• [Bounding boxes with keypoints]:
============================================================

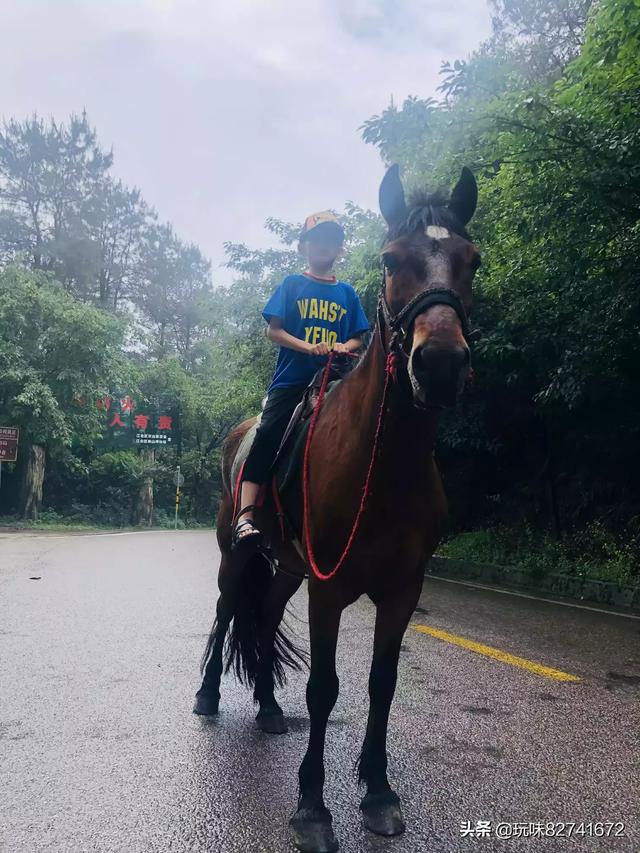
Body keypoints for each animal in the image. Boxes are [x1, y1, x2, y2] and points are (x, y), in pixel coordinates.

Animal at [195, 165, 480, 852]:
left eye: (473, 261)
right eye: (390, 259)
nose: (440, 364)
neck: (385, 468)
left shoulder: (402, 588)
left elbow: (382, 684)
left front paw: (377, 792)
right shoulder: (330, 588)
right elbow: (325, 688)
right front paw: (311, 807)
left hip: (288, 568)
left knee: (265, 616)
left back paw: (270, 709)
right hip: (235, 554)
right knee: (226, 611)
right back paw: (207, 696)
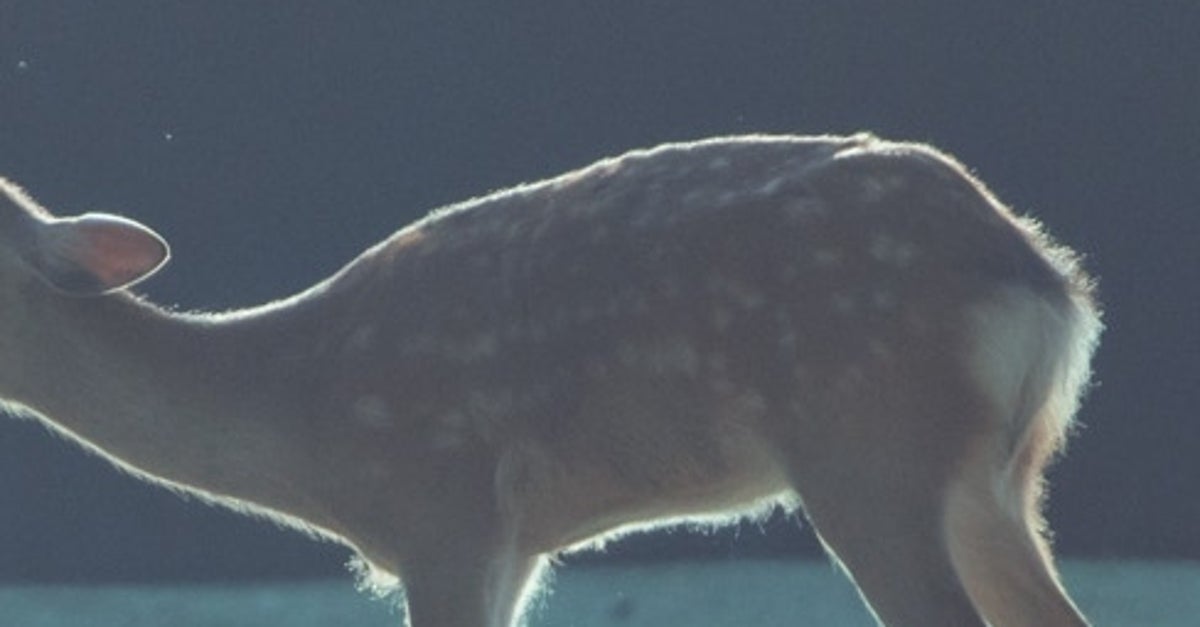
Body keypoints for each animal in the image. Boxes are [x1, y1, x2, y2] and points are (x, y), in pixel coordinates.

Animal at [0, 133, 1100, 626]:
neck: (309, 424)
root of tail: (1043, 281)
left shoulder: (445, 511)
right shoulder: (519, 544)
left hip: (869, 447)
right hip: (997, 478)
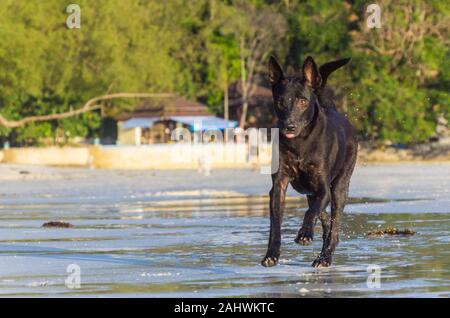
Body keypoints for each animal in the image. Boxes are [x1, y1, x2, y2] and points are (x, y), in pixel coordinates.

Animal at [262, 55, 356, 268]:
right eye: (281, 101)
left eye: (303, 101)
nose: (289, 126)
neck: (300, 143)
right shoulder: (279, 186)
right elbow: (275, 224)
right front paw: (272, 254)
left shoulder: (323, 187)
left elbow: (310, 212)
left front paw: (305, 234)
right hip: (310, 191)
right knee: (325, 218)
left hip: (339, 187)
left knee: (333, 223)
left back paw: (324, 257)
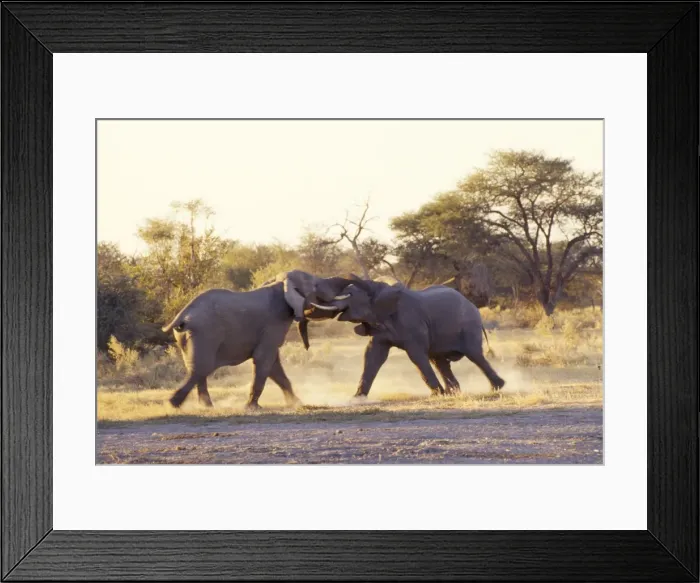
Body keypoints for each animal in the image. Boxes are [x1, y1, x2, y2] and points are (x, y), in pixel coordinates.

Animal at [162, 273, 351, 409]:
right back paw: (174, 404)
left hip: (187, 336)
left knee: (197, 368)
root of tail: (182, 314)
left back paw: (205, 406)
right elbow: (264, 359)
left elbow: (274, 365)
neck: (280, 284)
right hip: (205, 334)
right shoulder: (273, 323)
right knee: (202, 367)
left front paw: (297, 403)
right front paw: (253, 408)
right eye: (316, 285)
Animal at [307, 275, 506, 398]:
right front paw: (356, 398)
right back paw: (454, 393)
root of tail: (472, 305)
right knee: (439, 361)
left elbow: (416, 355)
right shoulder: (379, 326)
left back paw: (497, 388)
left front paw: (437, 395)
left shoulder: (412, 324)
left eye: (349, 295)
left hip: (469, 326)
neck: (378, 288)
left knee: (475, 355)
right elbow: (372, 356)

============================================================

• [Exercise description]: Your task is to return every entry exactly as it was written, with the pictures removed.

• [Expected output]:
Body keypoints for each animal in the image. Boxes are [x1, y1, x2, y2] and points are (x, y), in pixel coordinates.

Animal at [195, 165, 480, 852]:
left eye: (473, 261)
right eye: (390, 259)
nose: (440, 364)
neck: (385, 468)
left shoulder: (402, 588)
left elbow: (382, 684)
left front paw: (377, 792)
right shoulder: (330, 588)
right elbow: (325, 688)
right front paw: (311, 807)
left hip: (288, 568)
left knee: (265, 616)
left back paw: (270, 709)
right hip: (235, 554)
right knee: (226, 611)
right back paw: (207, 696)
Body keypoints for each animal in the image. Boxes are [x1, y1, x2, y2] and points are (x, y), in pixel coordinates.

Animal at [0, 133, 1100, 626]:
neck: (309, 424)
root of tail: (1043, 281)
left shoulder: (445, 511)
right shoulder: (519, 544)
left hip: (869, 447)
right hip: (997, 478)
Body keypoints for each animal in the image. Boxes are [x1, y1, x2, y2] and points are (x, y), in pixel coordinates.

Animal at [262, 55, 356, 268]:
right eye: (281, 101)
left eye: (303, 101)
nose: (289, 126)
neck: (300, 143)
right shoulder: (279, 186)
right elbow: (275, 224)
right front paw: (272, 254)
left shoulder: (323, 187)
left elbow: (310, 212)
left front paw: (305, 234)
right hip: (310, 191)
right knee: (325, 218)
left hip: (339, 187)
left knee: (333, 223)
left back paw: (324, 257)
Body keypoints for each animal in the image. Boxes are [x1, y1, x2, y2] and points are (x, y), in pixel coordinates.

Animal at [162, 273, 351, 409]:
right back paw: (174, 404)
left hip: (187, 336)
left knee: (197, 368)
root of tail: (182, 314)
left back paw: (205, 406)
right elbow: (264, 359)
left elbow: (274, 365)
neck: (280, 284)
right hip: (205, 334)
right shoulder: (273, 323)
right knee: (202, 367)
left front paw: (297, 403)
right front paw: (253, 408)
right eye: (316, 285)
Animal at [307, 275, 506, 398]:
right front paw: (356, 398)
right back paw: (454, 393)
root of tail: (472, 305)
right knee: (439, 361)
left elbow: (416, 355)
right shoulder: (379, 326)
left back paw: (497, 388)
left front paw: (437, 395)
left shoulder: (412, 324)
left eye: (349, 295)
left hip: (469, 326)
neck: (378, 288)
left knee: (475, 355)
right elbow: (372, 356)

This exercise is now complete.